A cycle with an odd number of vertices takes 3 three colors and one with an even number takes 2.

Brute Force

Test all possible color combinations. This is like counting in base k for k colors from 0 to V. O(V^k).

Greedy Approach

Visit each node in some order and assign it the lowest legal color for that node give the adjacent nodes. For a graph of maximum degree d, this results in at most d+1 colors. Different orderings may result in better or worse colorings.


Given a graph and k colors, can the graph be properly colored? The solution is like the greedy approach, except that when we get to a point where we can’t chose a legal color because we used them all up, we backtrack and use the next legal color. It is recursive.

Initialize an array of colors of size V to -1 in indicate uncolored.
The boolean recursive function takes the adjacency matrix, the color array, the current node, and the number of allowable colors.
The base case returns true if no more nodes.
For all colors
    If color is legal
        Assign to colors[current]
        If calling recursive with current+1 returns true
            return true
        else try the next color.
If all colors tried, return false.

See ~/src/graph-coloring for an implementation.

Bipartite Testing

Use BFS, coloring the current node in-order and then coloring the neighbors with 2 alternating colors. If a neighbor is already assigned a different color, the test fails and the graph is not bipartite.

Node Cover Problem

Here is an algorithm for an approximation. The result will be no worse than 2x the optimal solution:

The result set will be a set of nodes.
For each edge (u,v) in E
    Add u and v to result.
    Remove all edges from E which are incident on u or v.

Traveling Salesman Problem

This is NP hard.

Brute Force

The brute force solution is O(n!). Just list all permutations and calculate the distance.

Approximation Using MST

The cost will be no worse than 2x that of the optimal solution as long as the cost function satisfies triangle inequality..

Create an MST using Prim or Kruskal.
Visit it in preorder.

Dynamic Programming

There is a dynamic programming algorithm that is exponential is time and space. I don’t know how it works.

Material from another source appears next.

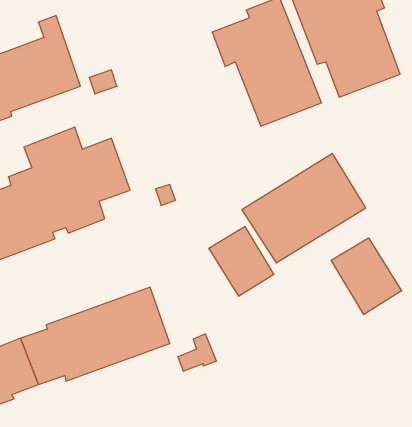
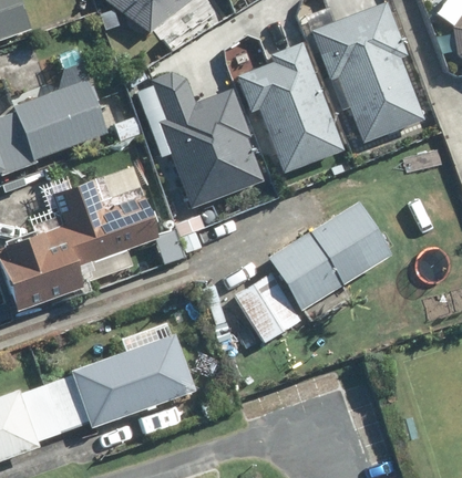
building: none -> [131,72,260,214]
building: [331,238,402,314] -> none

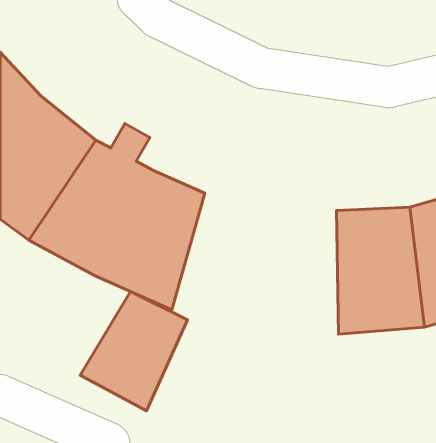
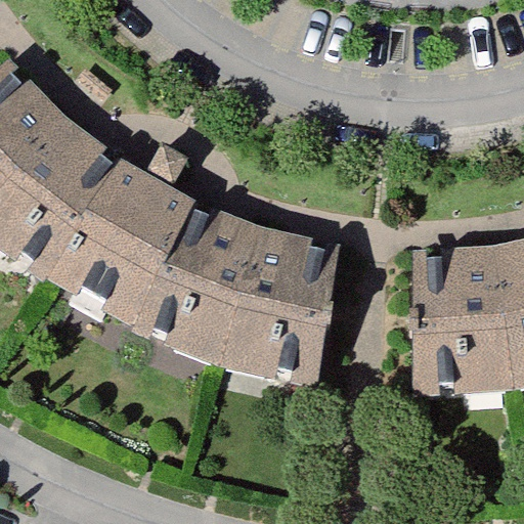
building: none -> [213,227,342,384]
building: [80,292,187,411] -> none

If your nodes start at index 0, then:

  • left child = 2n+1
  • right child = 2n+2
  • parent = (n-1)/2

If your nodes start at index 1, then;

  • left child = 2n
  • right child = 2n+1
  • parent = n/2

To heapify, start at the lowest parent and run shiftDown() on all nodes in reverse.

To shiftDown(), iteratively find largest of current and children. If a child is largest, swap it with the parent and iterate down with the swapped node as the new parent. Recursion not required here.

popHeap() swaps the first and last and pushes the new root down using shiftDown().

pushHeap() add the new item to the end, and swaps it with the parent if out of order. Then keep pushing up if still higher than new parent.

Producer/Consumer Problem

You have a buffer into which a producer deposits data and a consumer retrieves data. A producer cannot add data to a full buffer and a consumer cannot remove data from an empty buffer.


You need two semaphores and a mutex. The first semaphore puts the producer to sleep if the buffer is full when it has a new item to add and tries to decrement it. It is initialized to the size of the buffer. It is incremented when the consumer removes and item. The second semaphore puts the consumer to sleep when the buffer is empty and the tried to decrement it. It is initialized to zero. It is incremented by the producer after it has added an item. The mutex protects the buffer from multiple threads.

See ~/src/producer-consumer-semaphore for an implementation of semaphores using condition variables used in a solution to the problem.

Condition Variables

A condition variable works in conjunction with a mutex. It it used to communicate between threads, like a Windows “event”. To block until a condition it true, you lock the mutex, then call wait() on the condition variable, specifying the condition to wait for. The condition variable will release the mutex and block until another thread call notify_one() or notify_all() on the condition variable. At that point it takes the mutex again.

To use a condition variable to solve the producer/consumer problem, the producer waits until the queue is not full, adds to the queue, releases the mutex, then calls notify(). The consumer waits until the queue is not empty, pulls from the queue, releases the mutex, then calls notify(). The work of producing and consuming does not need to be protected by the mutex: only accessing the queue.

See ~/src/producer-consumer-condition-variable for an implementation.

Reader/Writer Problem

In this problem, threads share data that some threads “read” and other threads “write”. Want to allow multiple concurrent readers but only a single writer at a time, and if a writer is active, readers wait for it to finish.

If you use a single mutex for readers and writers to share, you are blocking simultaneous reads.

A variation on this theme is to keep a reader counter. The first reader grabs the resource mutex and the last reader releases it. To implement this, you need a another mutex, the readcount mutex, to guard the read counter and resource mutex. While a reader thread is blocked waiting on the resource mutex while the writer writes, any other reader threads will block on the readcount mutex until the first reader thread is released. This can starve writers.

To give writers preference, add another mutex. The writer takes this before trying the resource mutex. Each reader is required to take this mutex before checking the readcount mutex on the way in. This lets existing readers finish, but blocks new ones. This can starve readers.

There is a solution that is fair to both.


The purpose of this is an algorithm is to find the nth smallest element in an unordered array. It is similar to quicksort in that it shares the partition algorithm. Iteratively partition the array and examine the pivot point p returned. If p == k, then return the value at k. If p < k, repeat the partition starting at p+1. If p > k, repeat the partition ending at p-1.

Worst case is O(n²). Average is O(n).

See also std::nth_element() for the same functionality. This typically uses introselect, which is similar, but has better worst-case runtime by switching algorithms if one is taking too long.

See ~/src/find-mean for an implementation.